Virginie Constant


Alongside the great pillars of the repertoire which she defends with sensitivity (J.-S. Bach, Ernst Bloch, Schubert, Beethoven, Mendelssohn, etc.), commitment, rigor and invention alongside the Trio Élégiaque, (Russian, Balkan), Hebrew music, French composers to be rediscovered (Reber) or to discover (Kaufmann, Dusapin , etc.).

The evocative titles of her recordings – propitious to change of scenery and dream – tell the curiosity but also the energy of Virginie Constant, her taste for others and elsewhere, her sensitivity to the unusual worlds: “imaginary memories”, “crosses” , “Garden of Eden”, “Hourglass of Time”, “Tales of the Balkans”, etc.

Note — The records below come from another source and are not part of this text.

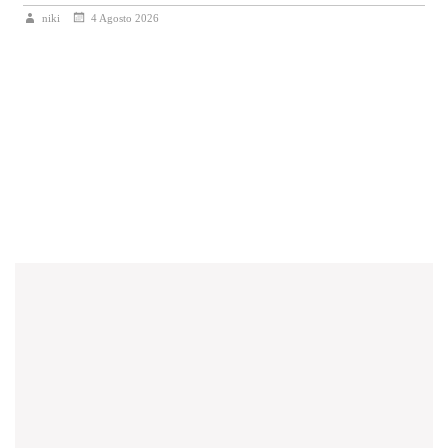
niki
4 Agosto 2026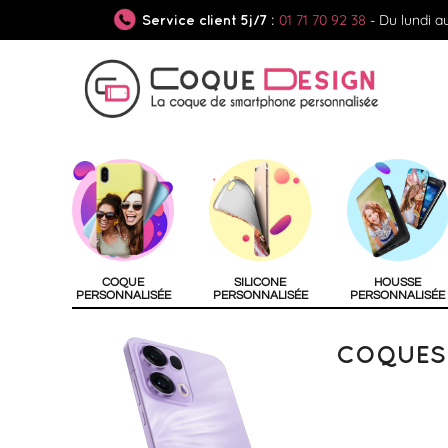
01 71 70 92 38
- Du lundi a
Service client 5j/7 :
COQUE
SILICONE
HOUSSE
PERSONNALISÉE
PERSONNALISÉE
PERSONNALISÉE
COQUES 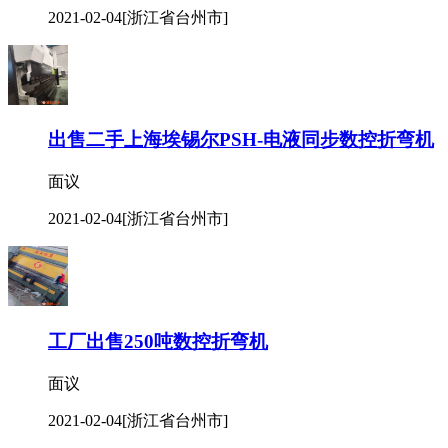
2021-02-04
[浙江省台州市]
出售二手上海埃锡尔PSH-电液同步数控折弯机
面议
2021-02-04
[浙江省台州市]
工厂出售250吨数控折弯机
面议
2021-02-04
[浙江省台州市]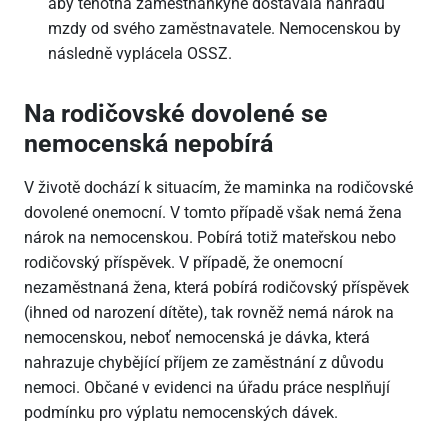
aby těhotná zaměstnankyně dostávala náhradu
mzdy od svého zaměstnavatele. Nemocenskou by
následně vyplácela OSSZ.
Na rodičovské dovolené se
nemocenská nepobírá
V životě dochází k situacím, že maminka na rodičovské
dovolené onemocní. V tomto případě však nemá žena
nárok na nemocenskou. Pobírá totiž mateřskou nebo
rodičovský příspěvek. V případě, že onemocní
nezaměstnaná žena, která pobírá rodičovský příspěvek
(ihned od narození dítěte), tak rovněž nemá nárok na
nemocenskou, neboť nemocenská je dávka, která
nahrazuje chybějící příjem ze zaměstnání z důvodu
nemoci. Občané v evidenci na úřadu práce nesplňují
podmínku pro výplatu nemocenských dávek.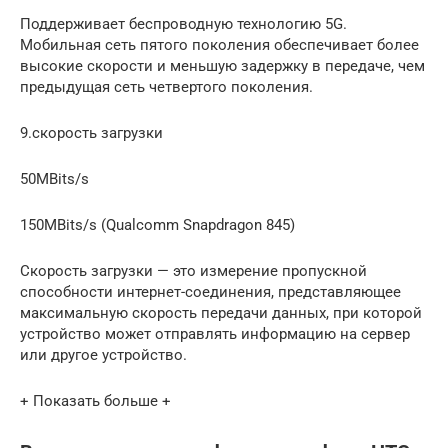
Поддерживает беспроводную технологию 5G.
Мобильная сеть пятого поколения обеспечивает более
высокие скорости и меньшую задержку в передаче, чем
предыдущая сеть четвертого поколения.
9.скорость загрузки
50MBits/s
150MBits/s (Qualcomm Snapdragon 845)
Скорость загрузки — это измерение пропускной
способности интернет-соединения, представляющее
максимальную скорость передачи данных, при которой
устройство может отправлять информацию на сервер
или другое устройство.
+ Показать больше +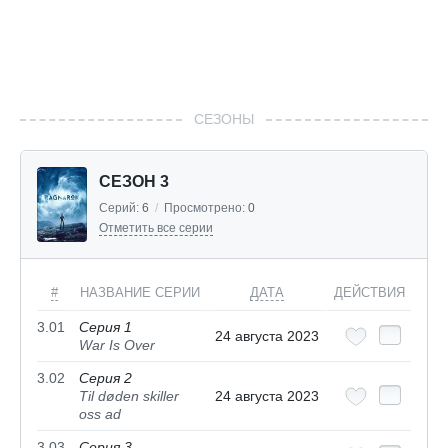
СЕЗОНЫ
СЕЗОН 3
Серий:
6
/
Просмотрено:
0
Отметить все серии
#
НАЗВАНИЕ СЕРИИ
ДАТА
ДЕЙСТВИЯ
3.01
Серия 1
24 августа 2023
War Is Over
3.02
Серия 2
Til døden skiller
24 августа 2023
oss ad
3.03
Серия 3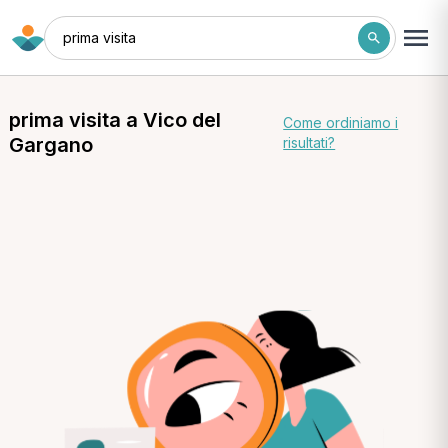
prima visita
prima visita a Vico del
Come ordiniamo i
Gargano
risultati?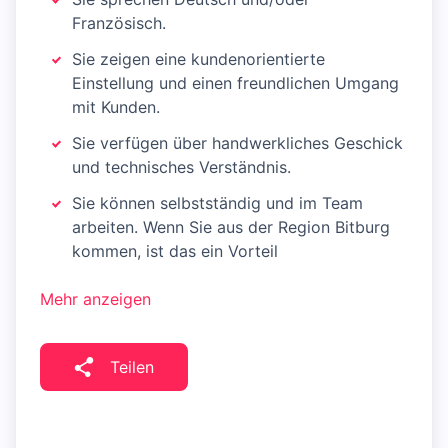
Französisch.
Sie zeigen eine kundenorientierte
Einstellung und einen freundlichen Umgang
mit Kunden.
Sie verfügen über handwerkliches Geschick
und technisches Verständnis.
Sie können selbstständig und im Team
arbeiten. Wenn Sie aus der Region Bitburg
kommen, ist das ein Vorteil
Mehr anzeigen
Teilen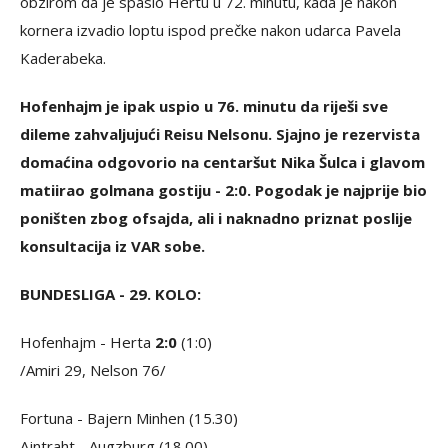
obzirom da je spasio Hertu u 72. minutu, kada je nakon
kornera izvadio loptu ispod prečke nakon udarca
Pavela
Kaderabeka.
Hofenhajm je ipak uspio u 76. minutu da riješi sve
dileme zahvaljujući Reisu Nelsonu. Sjajno je rezervista
domaćina odgovorio na centaršut Nika Šulca i glavom
matiirao golmana gostiju - 2:0. Pogodak je najprije bio
poništen zbog ofsajda, ali i naknadno priznat poslije
konsultacija iz VAR sobe.
BUNDESLIGA - 29. KOLO:
Hofenhajm - Herta
2:0
(1:0)
/Amiri 29, Nelson 76/
Fortuna - Bajern Minhen (15.30)
Ajntraht - Augzburg (18.00)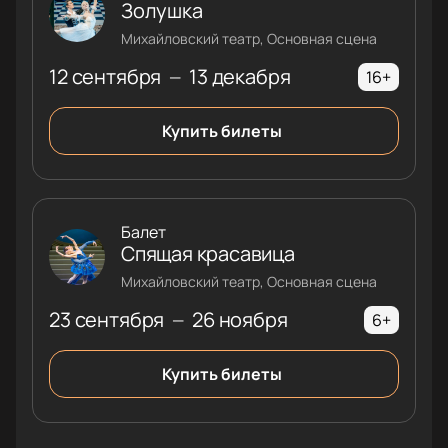
Золушка
Михайловский театр, Основная сцена
12 сентября
13 декабря
—
16+
Купить билеты
Балет
Спящая красавица
Михайловский театр, Основная сцена
23 сентября
26 ноября
—
6+
Купить билеты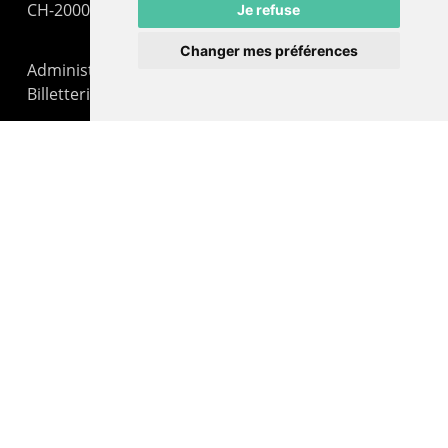
CH-2000 Neuchâtel
Je refuse
Changer mes préférences
Administration : +41 32 725 03 03
Billetterie : +41 32 725 05 05
contact@lepommier.ch
LIENS AMIS
Centre de culture ABC
ADN – Association Danse Neuchâtel
© 2026 Le Pommier.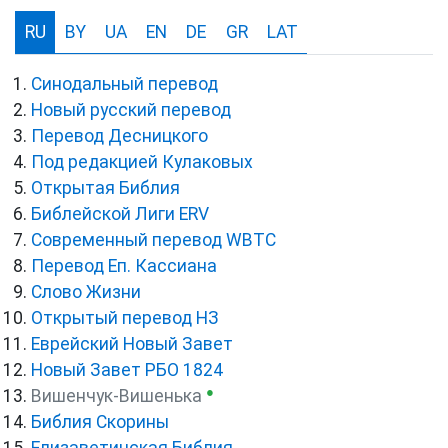
RU
BY
UA
EN
DE
GR
LAT
Синодальный перевод
Новый русский перевод
Перевод Десницкого
Под редакцией Кулаковых
Открытая Библия
Библейской Лиги ERV
Cовременный перевод WBTC
Перевод Еп. Кассиана
Слово Жизни
Открытый перевод НЗ
Еврейский Новый Завет
Новый Завет РБО 1824
●
Вишенчук-Вишенька
Библия Скорины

“Who dares to dedicate an entire recording to the violoncellist voice of Judaism by meansof the sweeping Sonata – the first in a series of four – that Mieczyslaw Weinberg composed in 1960? Virginie Constant, who places this obscure work at the climax of her recording, so demanding for her instrument to the point of exposing it. A courageous album, perfectly achieved, demanding and masterfully accomplished (…). In “Voice of the Desert”, always recorded in its version for orchestra, Zara Nelsova and Janos Starker are unforgettable; Virginia Constant is severe, comprehensibly being this the world premiere with piano solo: the great interludes that Bloch entrusts to the piano solo, reproducing the entire orchestra, will constitute the fulcrum of one of his main piano works, “Visions and Prophecies”. Everything broadening the orchestral scale can be summarized here with a more powerful expression: a differently essential music that the cello must support alone, to which it must be able to associate an atmosphere, a performance intensity and communicative talent that the French cellist fully possesses.

(…) A few days later, an amazing cello sound encouraged me to listen to the Schubert Trios Opera Omnia. Who plays so, so deeply in the strings and yet so subtly dominates and shapes the melody? Virginie Constant!”